_Task prompt_
Begin at the line containing "Summary of the main terms of the" in the data below and go on through the line containing "Page 8 of 37", repeating each line exactly; include both ends and no other line.

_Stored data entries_
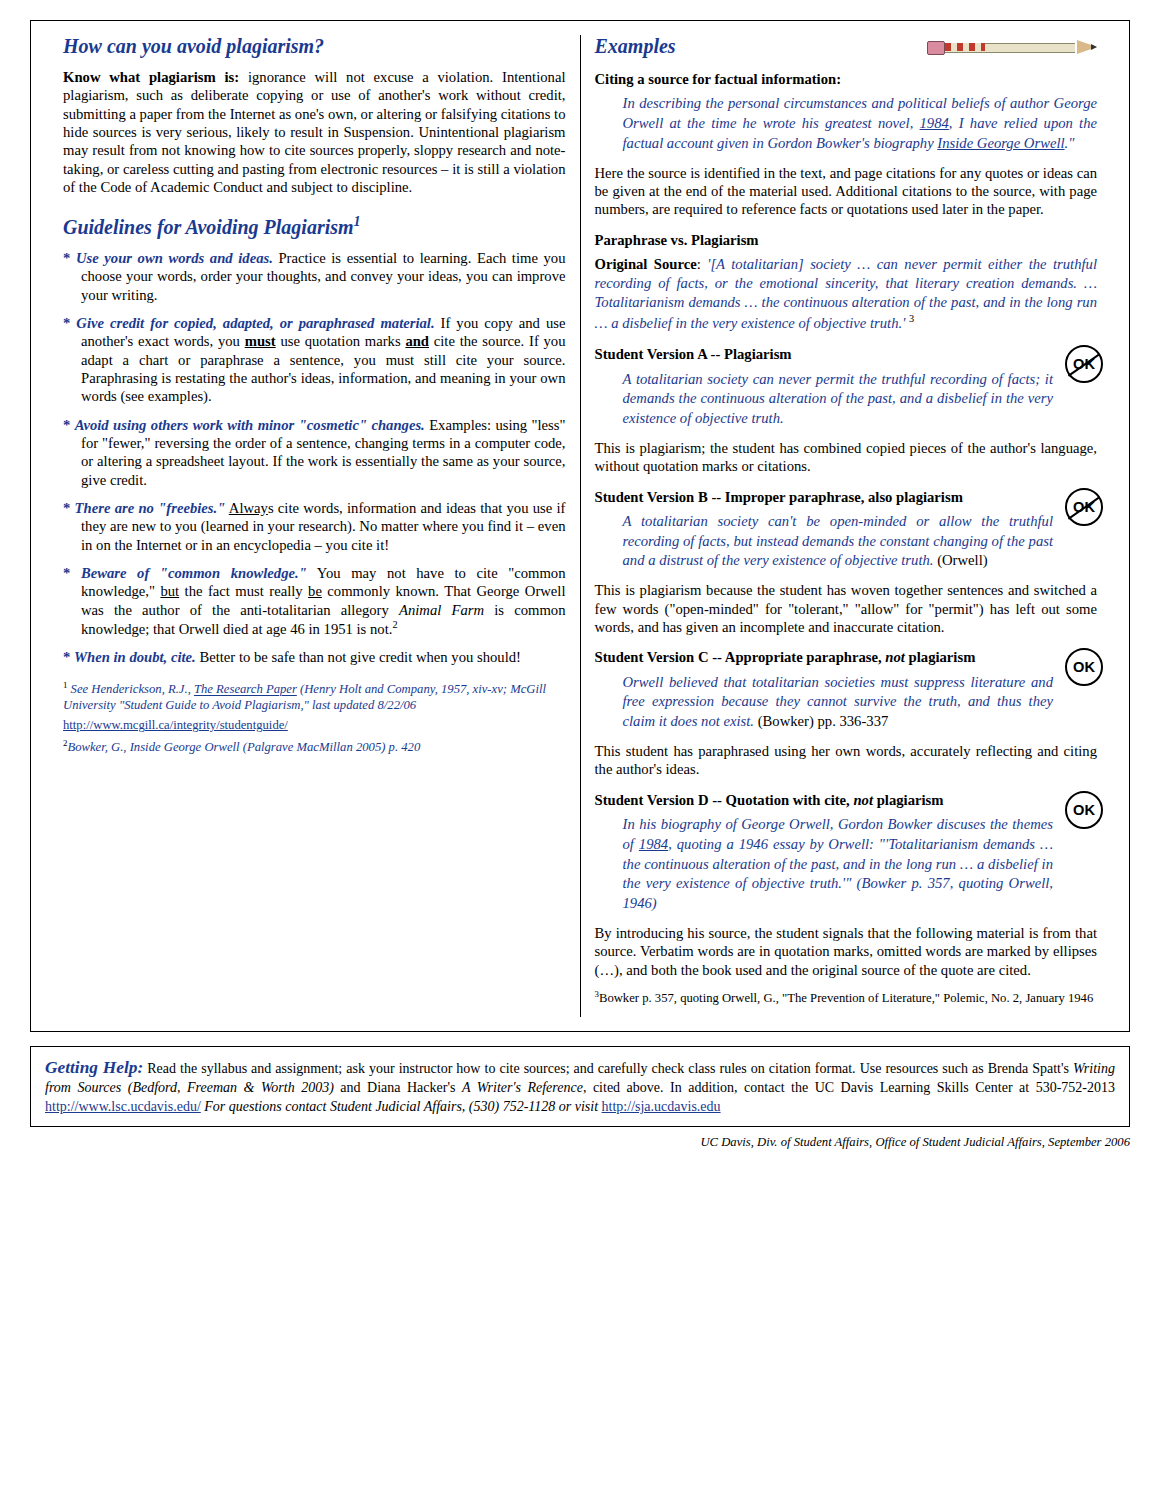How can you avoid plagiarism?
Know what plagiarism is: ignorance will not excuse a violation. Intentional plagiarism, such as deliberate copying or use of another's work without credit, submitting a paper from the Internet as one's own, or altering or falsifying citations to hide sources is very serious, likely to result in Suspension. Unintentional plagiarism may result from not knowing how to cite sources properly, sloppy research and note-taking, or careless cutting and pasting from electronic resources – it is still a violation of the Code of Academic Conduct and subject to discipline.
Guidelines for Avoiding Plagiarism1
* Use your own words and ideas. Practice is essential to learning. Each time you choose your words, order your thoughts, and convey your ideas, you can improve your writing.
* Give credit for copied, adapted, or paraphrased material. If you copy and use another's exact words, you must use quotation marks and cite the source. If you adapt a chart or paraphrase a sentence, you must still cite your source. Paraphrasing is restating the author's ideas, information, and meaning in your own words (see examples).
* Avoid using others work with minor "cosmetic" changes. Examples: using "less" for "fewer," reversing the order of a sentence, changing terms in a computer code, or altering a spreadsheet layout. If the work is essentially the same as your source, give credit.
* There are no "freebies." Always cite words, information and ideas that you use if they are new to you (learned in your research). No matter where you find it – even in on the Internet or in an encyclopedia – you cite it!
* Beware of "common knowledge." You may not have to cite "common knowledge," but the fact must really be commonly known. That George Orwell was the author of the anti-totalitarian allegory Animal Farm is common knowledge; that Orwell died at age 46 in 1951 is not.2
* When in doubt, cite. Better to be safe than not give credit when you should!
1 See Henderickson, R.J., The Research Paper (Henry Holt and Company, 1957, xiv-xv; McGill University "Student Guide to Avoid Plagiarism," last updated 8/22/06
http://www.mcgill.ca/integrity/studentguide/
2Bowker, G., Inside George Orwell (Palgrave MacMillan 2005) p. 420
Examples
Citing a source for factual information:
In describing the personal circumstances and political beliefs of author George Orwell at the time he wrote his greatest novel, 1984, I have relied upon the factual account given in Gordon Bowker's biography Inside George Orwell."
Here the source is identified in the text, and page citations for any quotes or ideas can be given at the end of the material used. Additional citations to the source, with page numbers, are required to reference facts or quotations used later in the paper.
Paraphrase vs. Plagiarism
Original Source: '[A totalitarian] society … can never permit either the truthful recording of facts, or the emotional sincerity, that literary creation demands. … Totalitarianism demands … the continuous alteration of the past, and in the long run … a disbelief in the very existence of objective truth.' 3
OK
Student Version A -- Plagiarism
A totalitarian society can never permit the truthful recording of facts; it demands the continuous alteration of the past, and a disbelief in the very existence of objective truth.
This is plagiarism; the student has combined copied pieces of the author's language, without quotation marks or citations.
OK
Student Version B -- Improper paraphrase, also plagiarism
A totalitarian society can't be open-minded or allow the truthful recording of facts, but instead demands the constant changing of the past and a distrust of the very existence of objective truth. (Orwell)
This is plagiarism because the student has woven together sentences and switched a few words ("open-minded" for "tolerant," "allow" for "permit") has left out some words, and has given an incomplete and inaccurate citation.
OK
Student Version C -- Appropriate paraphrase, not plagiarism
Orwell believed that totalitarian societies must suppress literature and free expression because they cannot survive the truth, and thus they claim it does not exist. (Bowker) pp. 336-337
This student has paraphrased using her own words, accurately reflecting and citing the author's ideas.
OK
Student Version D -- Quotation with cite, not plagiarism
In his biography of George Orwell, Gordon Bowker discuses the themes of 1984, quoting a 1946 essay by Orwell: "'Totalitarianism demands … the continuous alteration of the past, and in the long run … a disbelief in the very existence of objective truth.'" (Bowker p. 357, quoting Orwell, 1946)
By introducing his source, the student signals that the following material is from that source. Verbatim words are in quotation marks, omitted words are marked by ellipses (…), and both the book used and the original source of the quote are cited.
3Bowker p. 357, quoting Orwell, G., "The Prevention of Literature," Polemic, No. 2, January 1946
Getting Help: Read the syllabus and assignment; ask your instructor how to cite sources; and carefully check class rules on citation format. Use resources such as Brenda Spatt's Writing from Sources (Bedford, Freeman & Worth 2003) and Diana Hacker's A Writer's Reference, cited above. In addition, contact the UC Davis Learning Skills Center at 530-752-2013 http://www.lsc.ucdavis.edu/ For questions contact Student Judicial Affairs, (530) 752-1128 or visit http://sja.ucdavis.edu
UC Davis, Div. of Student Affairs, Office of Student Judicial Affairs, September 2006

* * *

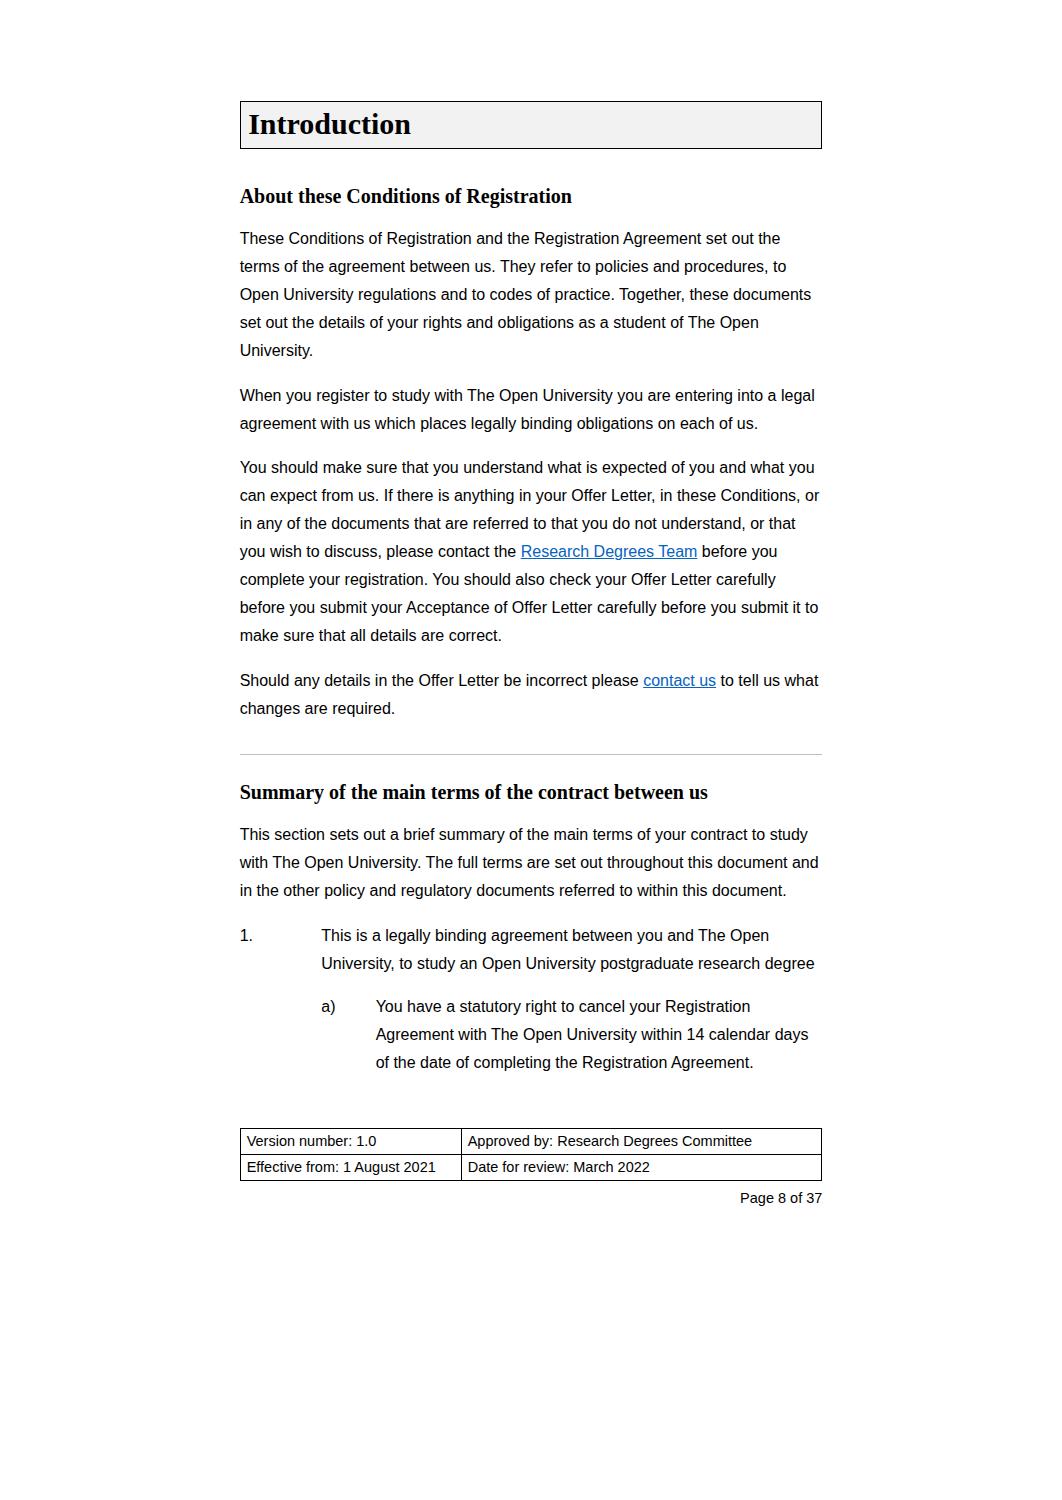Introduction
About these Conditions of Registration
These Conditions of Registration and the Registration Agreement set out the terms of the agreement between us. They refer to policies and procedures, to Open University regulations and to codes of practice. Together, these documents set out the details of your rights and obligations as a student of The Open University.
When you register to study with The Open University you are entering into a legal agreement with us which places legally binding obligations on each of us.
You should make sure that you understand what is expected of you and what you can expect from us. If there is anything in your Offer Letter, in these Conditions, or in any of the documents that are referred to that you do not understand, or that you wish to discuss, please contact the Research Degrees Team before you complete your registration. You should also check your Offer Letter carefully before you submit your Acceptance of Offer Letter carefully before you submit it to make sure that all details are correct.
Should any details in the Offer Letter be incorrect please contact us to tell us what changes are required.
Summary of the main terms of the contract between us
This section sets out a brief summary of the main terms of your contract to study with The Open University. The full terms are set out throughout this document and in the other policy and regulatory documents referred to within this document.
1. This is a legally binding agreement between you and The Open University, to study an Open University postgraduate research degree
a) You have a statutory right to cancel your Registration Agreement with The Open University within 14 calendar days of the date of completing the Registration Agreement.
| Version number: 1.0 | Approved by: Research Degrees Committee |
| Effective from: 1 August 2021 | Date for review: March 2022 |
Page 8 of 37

---

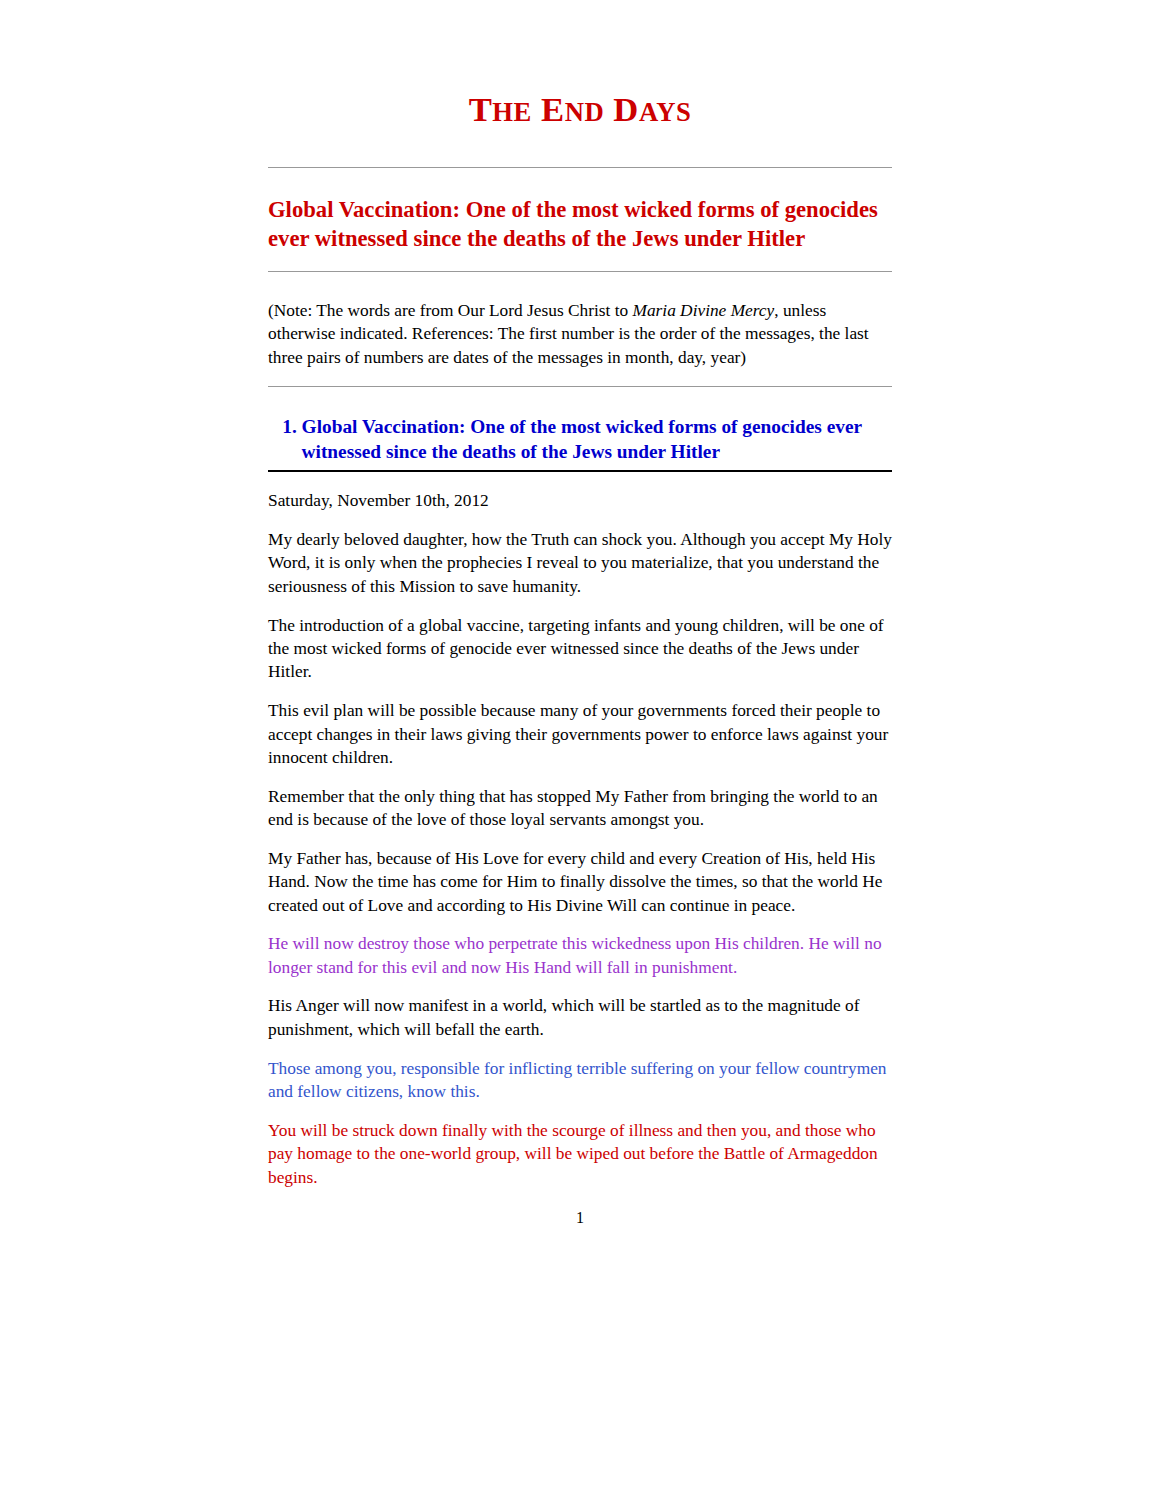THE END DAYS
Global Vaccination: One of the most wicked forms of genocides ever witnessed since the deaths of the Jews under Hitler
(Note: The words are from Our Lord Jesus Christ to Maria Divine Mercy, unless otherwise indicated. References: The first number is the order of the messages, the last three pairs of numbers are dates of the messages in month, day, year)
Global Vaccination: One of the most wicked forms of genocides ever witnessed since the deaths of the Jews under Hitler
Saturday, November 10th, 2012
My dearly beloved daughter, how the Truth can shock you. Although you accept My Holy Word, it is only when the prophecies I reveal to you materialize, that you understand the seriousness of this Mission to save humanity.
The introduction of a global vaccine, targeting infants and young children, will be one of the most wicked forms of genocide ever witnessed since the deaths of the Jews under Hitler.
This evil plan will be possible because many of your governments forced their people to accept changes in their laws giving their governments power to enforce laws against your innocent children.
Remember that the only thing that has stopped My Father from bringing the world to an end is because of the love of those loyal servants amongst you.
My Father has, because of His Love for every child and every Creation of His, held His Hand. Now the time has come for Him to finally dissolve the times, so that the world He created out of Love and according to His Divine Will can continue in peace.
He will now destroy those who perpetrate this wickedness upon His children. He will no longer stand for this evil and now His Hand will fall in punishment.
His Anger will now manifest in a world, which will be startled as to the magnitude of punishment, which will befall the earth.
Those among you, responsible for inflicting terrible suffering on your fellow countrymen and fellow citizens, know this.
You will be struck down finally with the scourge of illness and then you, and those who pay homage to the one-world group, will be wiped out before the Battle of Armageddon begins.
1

_Solution below_
Summary of the main terms of the contract between us
This section sets out a brief summary of the main terms of your contract to study with The Open University. The full terms are set out throughout this document and in the other policy and regulatory documents referred to within this document.
1. This is a legally binding agreement between you and The Open University, to study an Open University postgraduate research degree
a) You have a statutory right to cancel your Registration Agreement with The Open University within 14 calendar days of the date of completing the Registration Agreement.
| Version number: 1.0 | Approved by: Research Degrees Committee |
| Effective from: 1 August 2021 | Date for review: March 2022 |
Page 8 of 37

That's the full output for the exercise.